Getting a Baby to Sleep in a Tent
When my daughter was a newborn, she actually slept better in the tent than at home in her crib. I guess all the fresh air tired her out. But, as she got older, getting her to fall asleep became harder. She was too excited to nap and wanted to “escape” the tent at night to play some more. I did learn some tricks to make sleep time easier with a baby while camping. Here they are.
Put On PJs Early
You don’t want to wake a sleeping baby to put pajamas on. So make sure you put PJs on before bedtime. Then your baby will already be dressed for bed if she crashes early.
I even take things a step further and make my daughter get in her sleeping bag before bedtime. When she falls asleep in my arms in front of the campfire, all I have to do is transfer her to the tent.
Make sure your baby has plenty of time to crawl/run
Try not to keep your baby in the carrier or stroller too much during the day. Then they will get tired out and (hopefully) sleep better. Bring a rain suit or gigantic picnic blanket so she can be on the ground without getting wet or dirty.
Reserve the most isolated campsite
I get very stressed about annoying neighbors while camping. So, when making reservations with a campground, I always tell them that we are coming with a baby and ask for the most remote campsite. Then it isn’t such a big deal if my baby cries in the middle of the night.
Don’t stress too much about bedtime schedules
While it’s nice to maintain your normal schedule as much as possible, don’t obsess over it. Naps are bound to happen at different times, which in turn means your child might end up going to sleep at night at a different time.

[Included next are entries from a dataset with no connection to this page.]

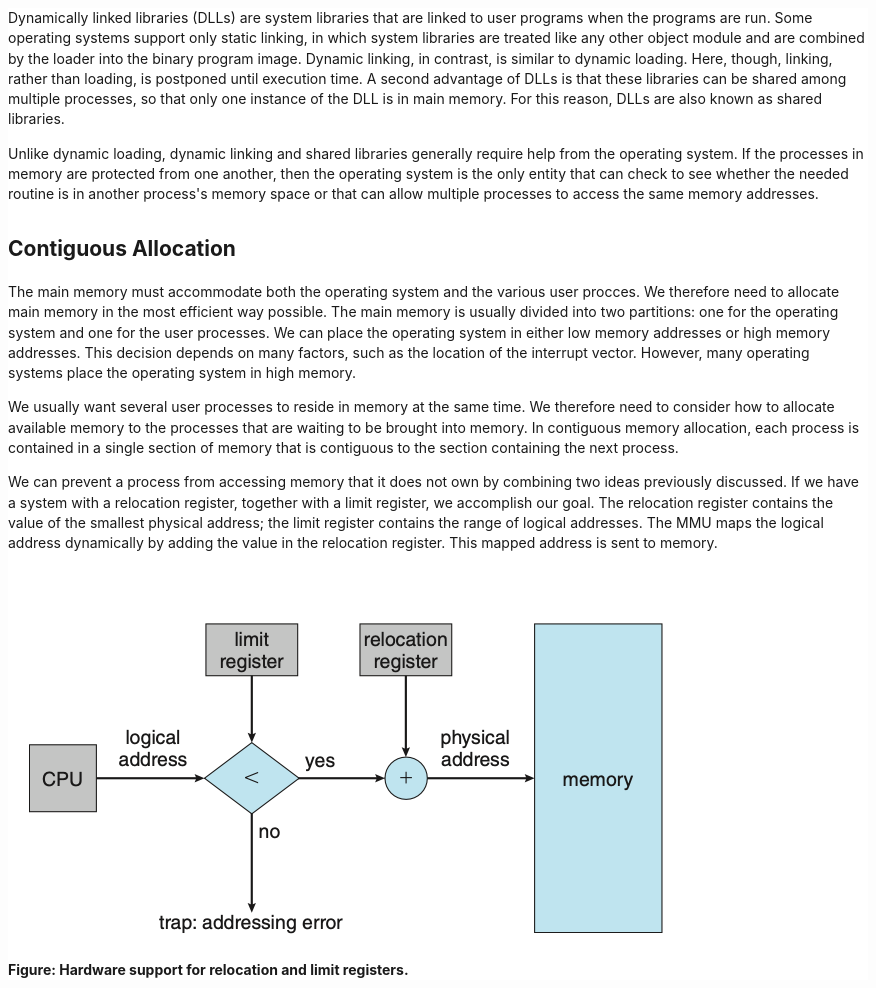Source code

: Dynamically linked libraries (DLLs) are system libraries that are linked to user
programs when the programs are run. Some operating systems support only static
linking, in which system libraries are treated like any other object module and
are combined by the loader into the binary program image. Dynamic linking, in 
contrast, is similar to dynamic loading. Here, though, linking, rather than loading,
is postponed until execution time. A second advantage of DLLs is that these libraries
can be shared among multiple processes, so that only one instance of the DLL is 
in main memory. For this reason, DLLs are also known as shared libraries.

Unlike dynamic loading, dynamic linking and shared libraries generally require
help from the operating system. If the processes in memory are protected from
one another, then the operating system is the only entity that can check to see
whether the needed routine is in another process's memory space or that can allow
multiple processes to access the same memory addresses.

## Contiguous Allocation
The main memory must accommodate both the operating system and the various user 
procces. We therefore need to allocate main memory in the most efficient way
possible. The main memory is usually divided into two partitions: one for the
operating system and one for the user processes. We can place the operating system
in either low memory addresses or high memory addresses. This decision depends 
on many factors, such as the location of the interrupt vector. However, many operating
systems place the operating system in high memory.

We usually want several user processes to reside in memory at the same time. We 
therefore need to consider how to allocate available memory to the processes that 
are waiting to be brought into memory. In contiguous memory allocation, each 
process is contained in a single section of memory that is contiguous to the section 
containing the next process.

We can prevent a process from accessing memory that it does not own by combining
two ideas previously discussed. If we have a system with a relocation register,
together with a limit register, we accomplish our goal. The relocation register
contains the value of the smallest physical address; the limit register contains
the range of logical addresses. The MMU maps the logical address dynamically by
adding the value in the relocation register. This mapped address is sent to memory.

![Figure: Hardware support for relocation and limit registers.](../media/hardware-support-for-relocation.png)  
**Figure: Hardware support for relocation and limit registers.**
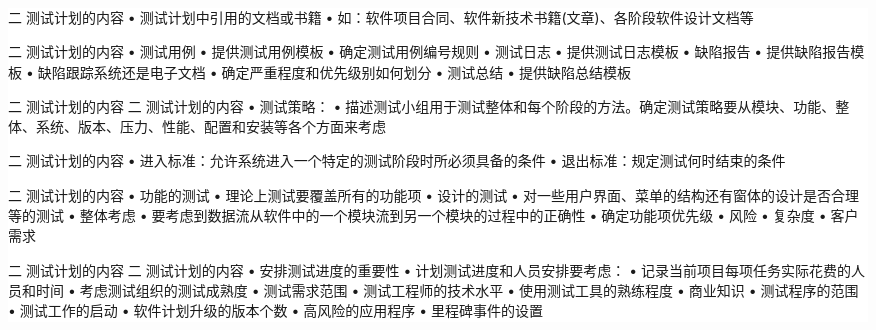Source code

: 二  测试计划的内容
• 测试计划中引用的文档或书籍
• 如：软件项目合同、软件新技术书籍(文章)、各阶段软件设计文档等

二  测试计划的内容
• 测试用例
• 提供测试用例模板
• 确定测试用例编号规则
• 测试日志
• 提供测试日志模板
• 缺陷报告
• 提供缺陷报告模板
• 缺陷跟踪系统还是电子文档
• 确定严重程度和优先级别如何划分
• 测试总结
• 提供缺陷总结模板

二  测试计划的内容
二  测试计划的内容
• 测试策略：
• 描述测试小组用于测试整体和每个阶段的方法。确定测试策略要从模块、功能、整体、系统、版本、压力、性能、配置和安装等各个方面来考虑

二  测试计划的内容
• 进入标准：允许系统进入一个特定的测试阶段时所必须具备的条件
• 退出标准：规定测试何时结束的条件

二  测试计划的内容
• 功能的测试
• 理论上测试要覆盖所有的功能项
• 设计的测试
• 对一些用户界面、菜单的结构还有窗体的设计是否合理等的测试
• 整体考虑
• 要考虑到数据流从软件中的一个模块流到另一个模块的过程中的正确性
• 确定功能项优先级
• 风险
• 复杂度
• 客户需求

二  测试计划的内容
二  测试计划的内容
• 安排测试进度的重要性
• 计划测试进度和人员安排要考虑：
• 记录当前项目每项任务实际花费的人员和时间
• 考虑测试组织的测试成熟度
• 测试需求范围
• 测试工程师的技术水平
• 使用测试工具的熟练程度
• 商业知识
• 测试程序的范围
• 测试工作的启动
• 软件计划升级的版本个数
• 高风险的应用程序
• 里程碑事件的设置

Personally, I don’t enforce any bedtime but do insist that the kids are ready for bed (PJs on, teeth brushed, went potty…). They will eventually drift off on their own or even ask to go to bed!
Worried about Baby Escaping the Tent at Night?
A very legit concern about camping with crawling or walking babies is whether they will wander off in the middle of the night. Here are some solutions that I’ve gotten from other parents.
- Do the zips up high where your baby can’t reach them.
- Consider using a portable playpen or crib in the tent; one which is too high for them to crawl out of on their own.
- Sleep across the doorway. Then your baby will have to crawl over you to get out at night.
*Do NOT lock the tent door in anyway. If you need to escape quickly, you won’t be able to get out.